Le road-movie est un genre particulier. À travers le mouvement, il symbolise généralement un cheminement interne pour le personnage et amène une multitude de réflexions. Parfois, il peut aussi simplement montrer le quotidien d’un homme en quête d’évasion spirituelle, à l’image de Jinpa, un conte tibétain, le nouveau film de Pema Tseden.
Jinpa est un routier on ne peut plus classique. Il parcourt les vastes plaines désertiques, s’arrête pisser, fume, écoute de la musique et pense avec mélancolie à sa fille, son rayon de soleil. Pourtant quand, après avoir écrasé un mouton, il prend avec lui un auto-stoppeur semblant égaré, il ne sait pas qu’il s’apprête à être chamboulé, ce qui se passe quand cet homme, s’appelant Jinpa également, lui annonce qu’il va tuer l’homme qui a assassiné son père, à lui, il y a plusieurs années.
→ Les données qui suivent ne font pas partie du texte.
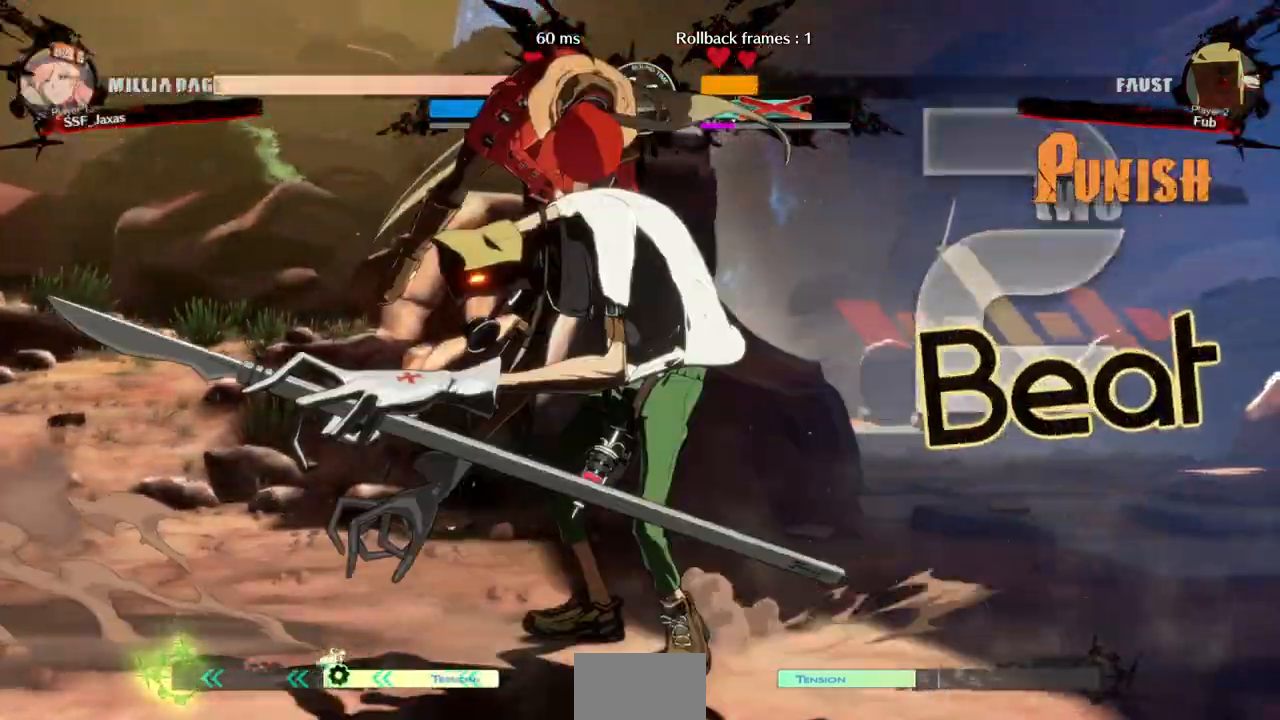
{"dt_ms": 500, "buttons": [], "events": [[300, "DPAD_RIGHT", "up"]]}
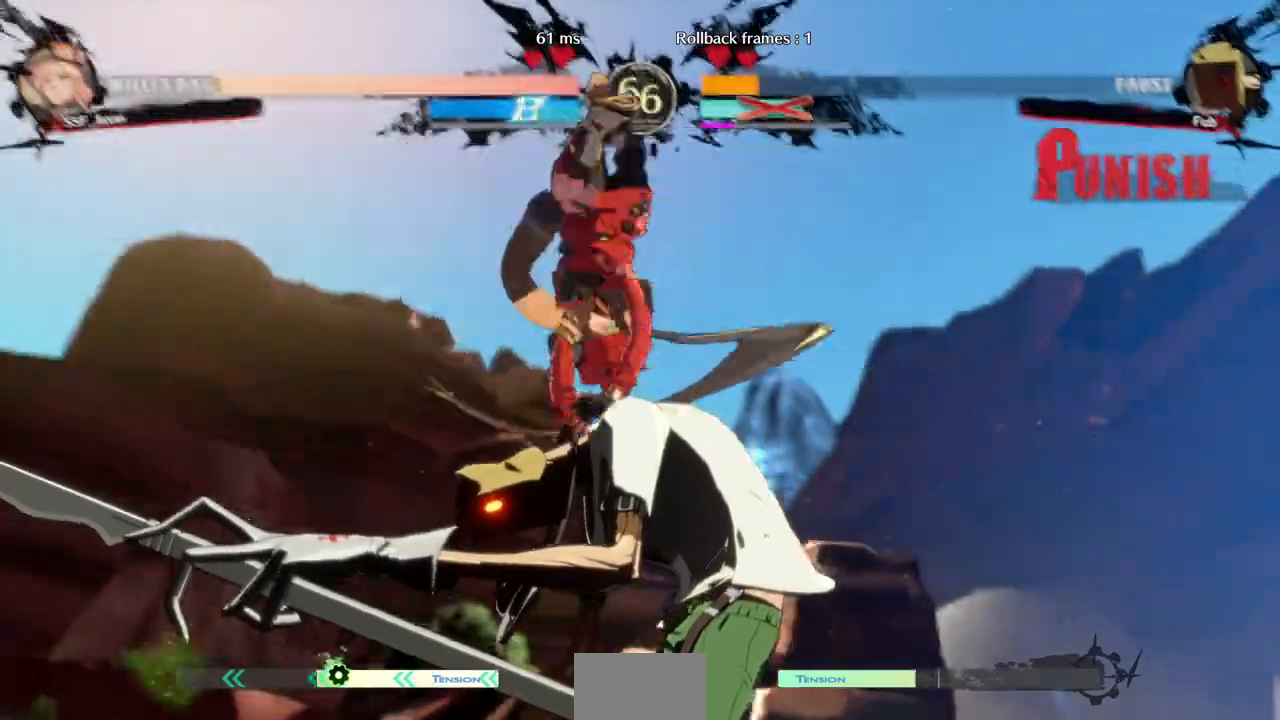
{"dt_ms": 500, "buttons": []}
Produit par Wong Kar-wai, le film s’inscrit dans l’héritage formel de ce dernier sans que l’auteur n’y délaisse sa personnalité. Pema Tseden opte pour un métrage quasi-intégralement diurne, rural, en pleine nature même, et dénué de toutes lumières artificielles type néons. Ce choix esthétique associé au format 1,33 resserrant l’image tout en apportant de la profondeur donne une puissance folle aux images sublimement photographiées. On se perd alors aux côtés de Jinpa au milieu de ces étendues d’une blancheur pure mais étouffante et l’on ressent le temps avec lui dans une première partie quasi contemplative. Le récit est jonché de petites péripéties d’apparence anodines mais qui en disent long sur l’état d’esprit du protagoniste qui, malgré ses allures de cowboy un peu rustre, paraît empreint de religiosité et profondément marqué par tout ce qu’il voit et vit.

On va alors le suivre tenter de rattraper son homonyme pour on ne sait quelle raison mais ce n’est pas ce qui compte. Ce qu’il découvre, au travers de flash-back stylisés rappelant certaines scènes du fameux Les Anges Déchus de Wong Kar-wai, est un sentiment de liberté et de courage. L’aspect visuel de ces fragments passés dénote d’ailleurs grandement du reste du métrage et représente bien leur esprit évasif. On est projeté hors du temps, et la séquence finale vient parachever ce travail développé en filigrane lors des déambulations vécues. Cela dit, et malgré l’envoûtement qu’il exerce sur le spectateur, le film met un certain temps avant de nous happer. Si les dix premières minutes étonnent par la radicalité de la forme – plans fixes longs ne mettant en scène le quotidien du routier – le charme peine à vraiment faire effet car on a du mal à voir où le cinéaste tibétain essaie de nous emmener. L’œuvre est donc assez aride, à l’instar de son décor, mais une fois l’intrigue principale bien installée, ce qui n’arrive pas si tard, on se laisser aller et le temps jusqu’alors presque trop ressenti passe en un clin d’œil.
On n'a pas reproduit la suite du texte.